Compiling BRP for AARCH64-Linux

Christian Beer
Christian Beer
Joined: 9 Feb 05
Posts: 595
Credit: 197251252
RAC: 55011

RE: RE: I found the

Quote:
Quote:
I found the problem I was running into. I forgot to remove a configure option (--enable-maintainer-mode) needed when directly building the master branch.

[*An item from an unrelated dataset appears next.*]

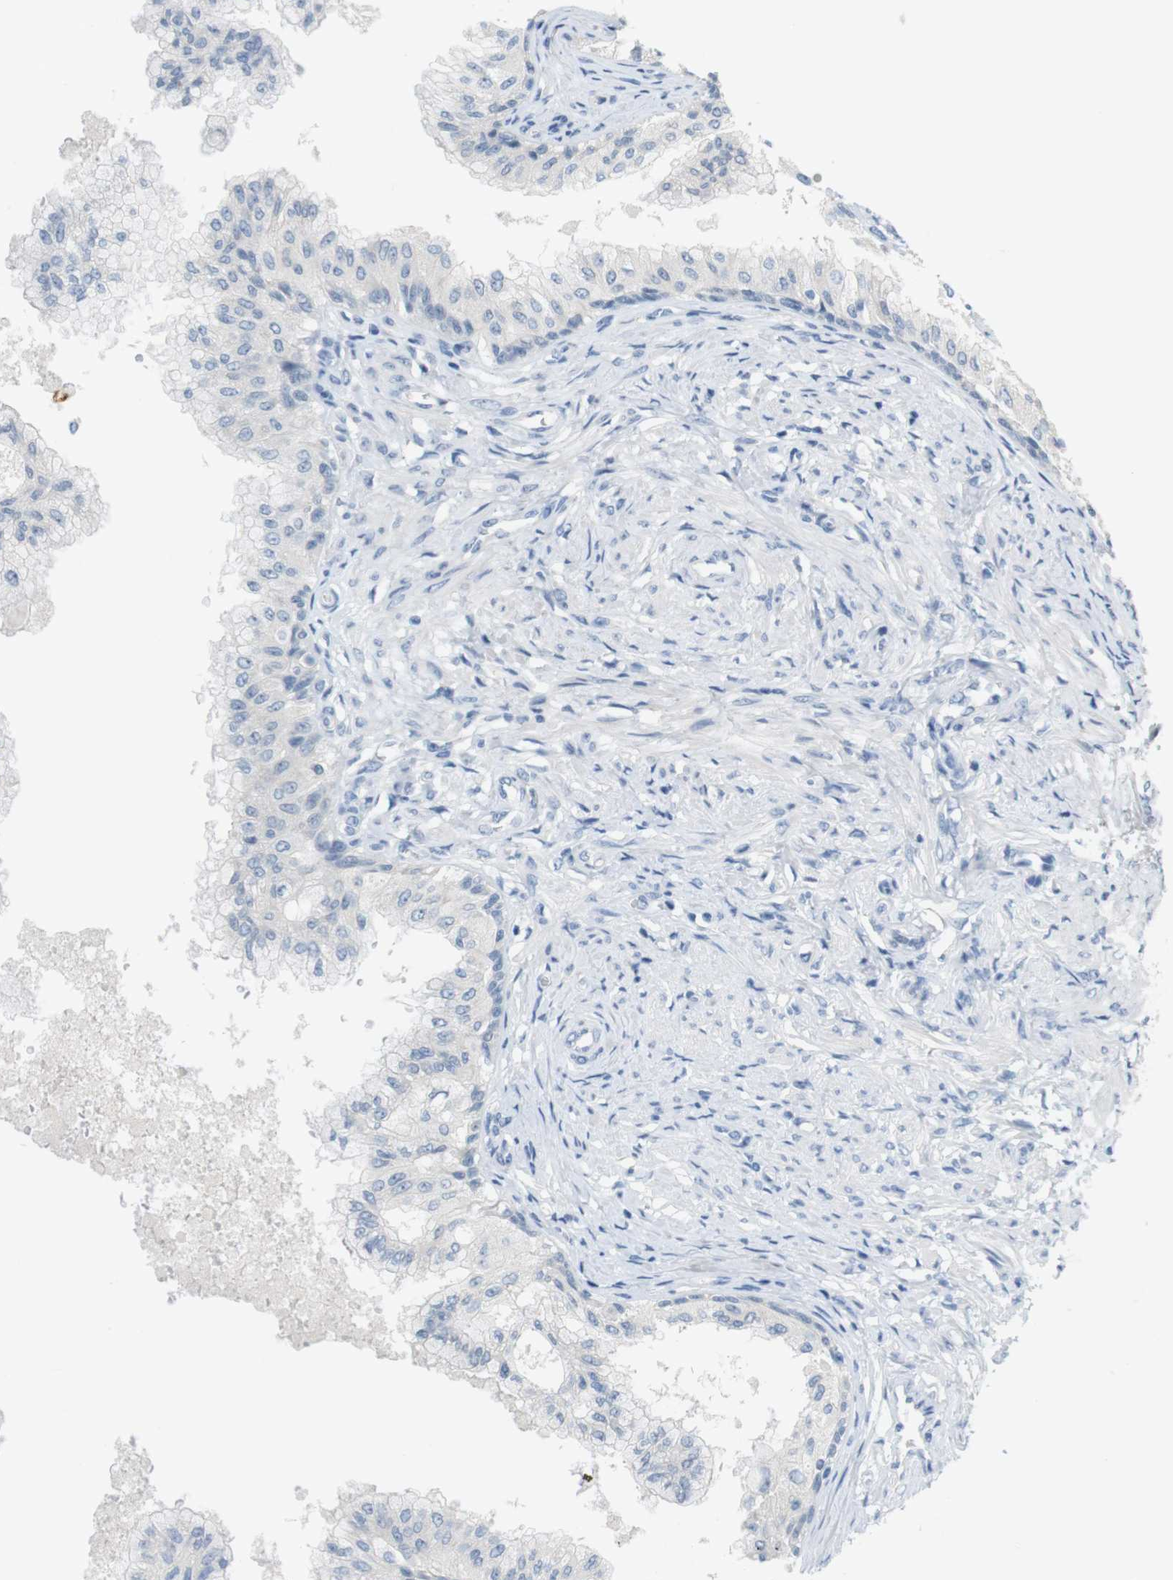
{"staining": {"intensity": "negative", "quantity": "none", "location": "none"}, "tissue": "prostate", "cell_type": "Glandular cells", "image_type": "normal", "snomed": [{"axis": "morphology", "description": "Normal tissue, NOS"}, {"axis": "topography", "description": "Prostate"}, {"axis": "topography", "description": "Seminal veicle"}], "caption": "Protein analysis of unremarkable prostate demonstrates no significant staining in glandular cells. The staining is performed using DAB brown chromogen with nuclei counter-stained in using hematoxylin.", "gene": "LRRK2", "patient": {"sex": "male", "age": 60}}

I now can build fftw 3.3.2 by patching the two files in this commit: Double precision Neon SIMD for aarch64 and patching the configure script accordingly.

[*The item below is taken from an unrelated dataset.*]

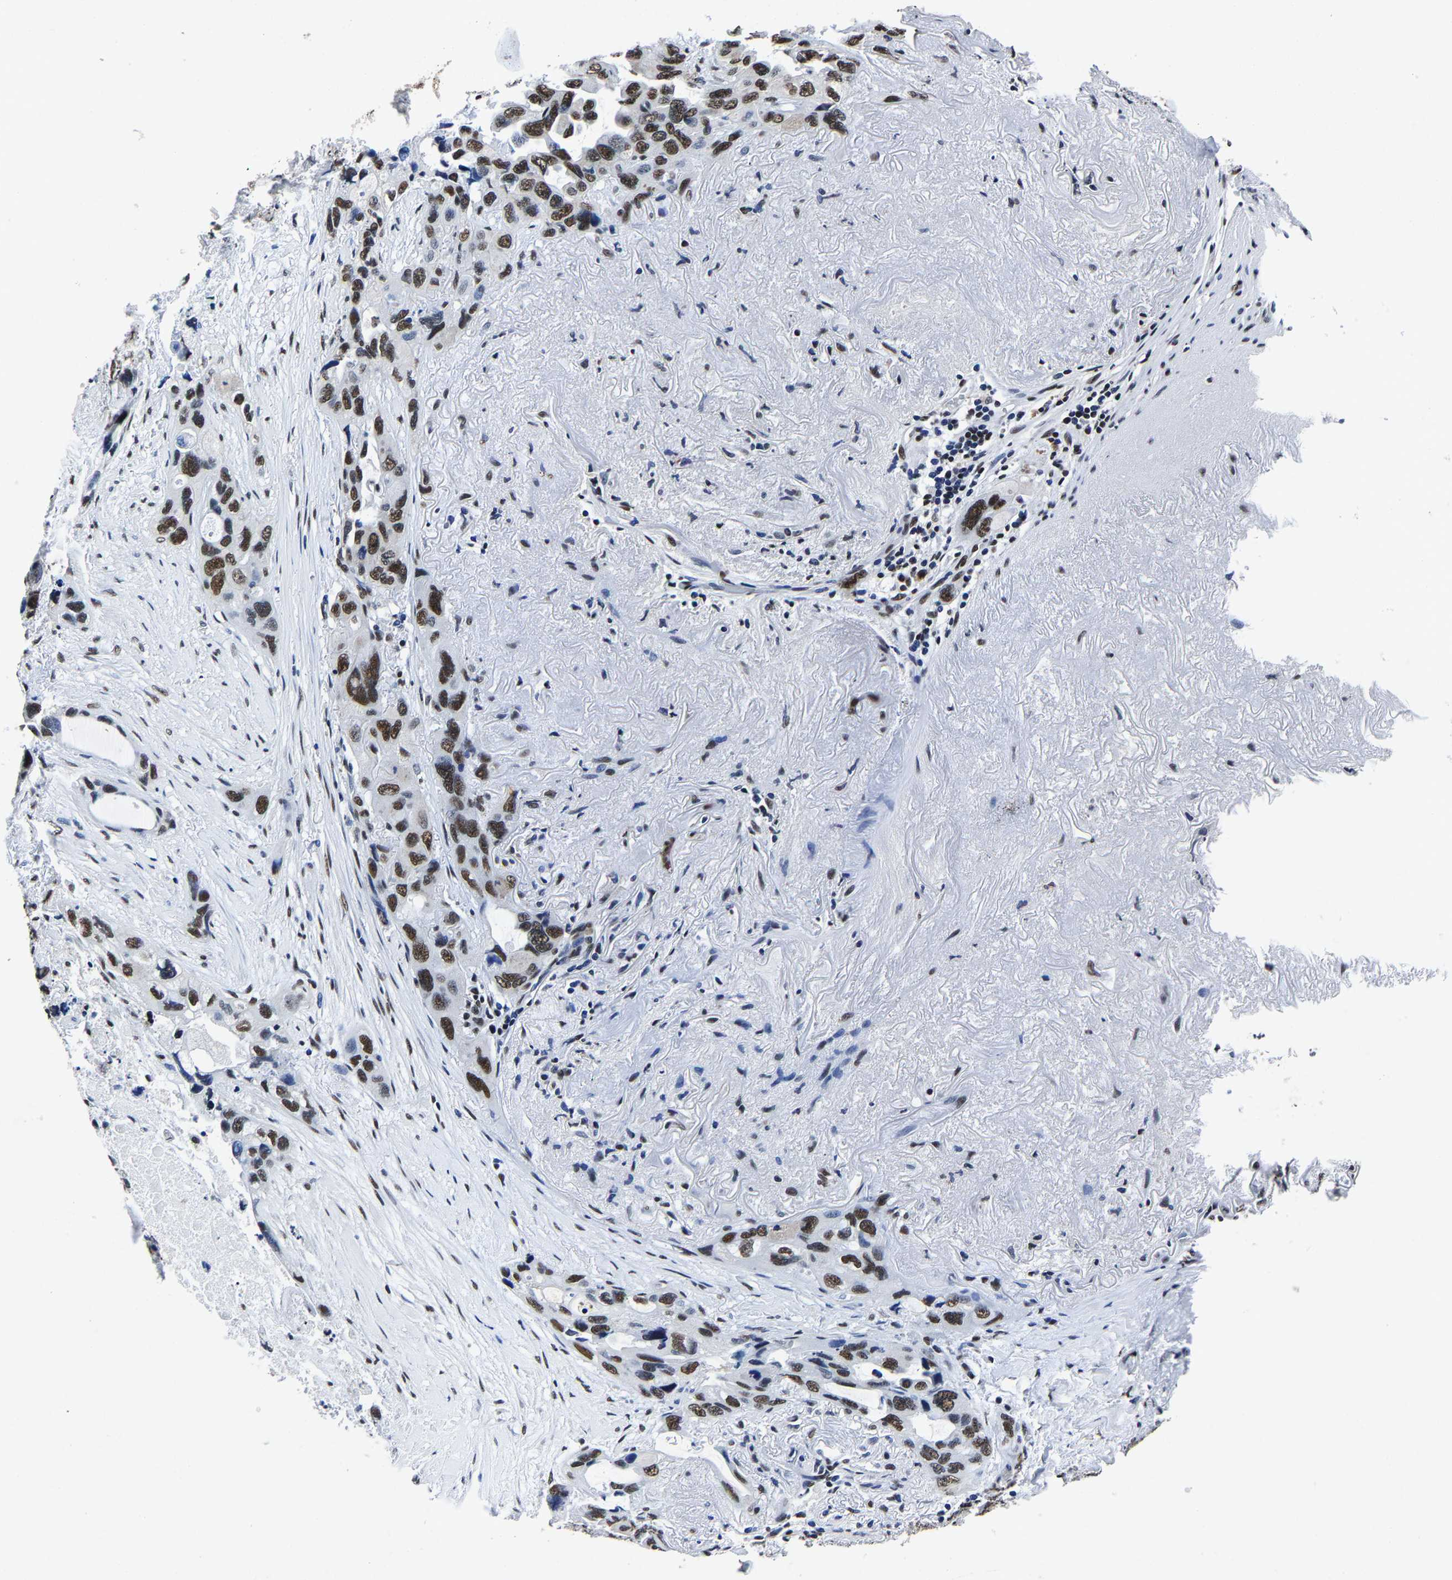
{"staining": {"intensity": "strong", "quantity": ">75%", "location": "nuclear"}, "tissue": "lung cancer", "cell_type": "Tumor cells", "image_type": "cancer", "snomed": [{"axis": "morphology", "description": "Squamous cell carcinoma, NOS"}, {"axis": "topography", "description": "Lung"}], "caption": "Protein staining of squamous cell carcinoma (lung) tissue exhibits strong nuclear positivity in approximately >75% of tumor cells.", "gene": "RBM45", "patient": {"sex": "female", "age": 73}}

I don't suggest you to do that, simply add NEON_CFLAGS="-D__ARM_NEON__" as option to FFTW's configure and you ready. There is nothing more needed. I've tried to apply these patches too, it's not worth the trouble. Result is the same as adding this flag.


By applying the patch and patching the configure script I can basically use the same configure command as for armv7 which sets the option too. I'm also using the same Makefile as for armv7. Overall it's less changes and they are more easily incorporated in our current build script.

N30dG
N30dG
Joined: 29 Feb 16
Posts: 89
Credit: 4805610
RAC: 0

RE: RE: But beside of

Quote:
Quote:
But beside of that, here are the minimum changes to get a working copy:
build.sh:
  • - BINUTILS: 2.26 - GSL-Version: 1.16
    - LIBXML-Version 2.9.3

I had no problem with binutils but had to add the build type to the configure commands for gsl and libxml because config.guess is too old.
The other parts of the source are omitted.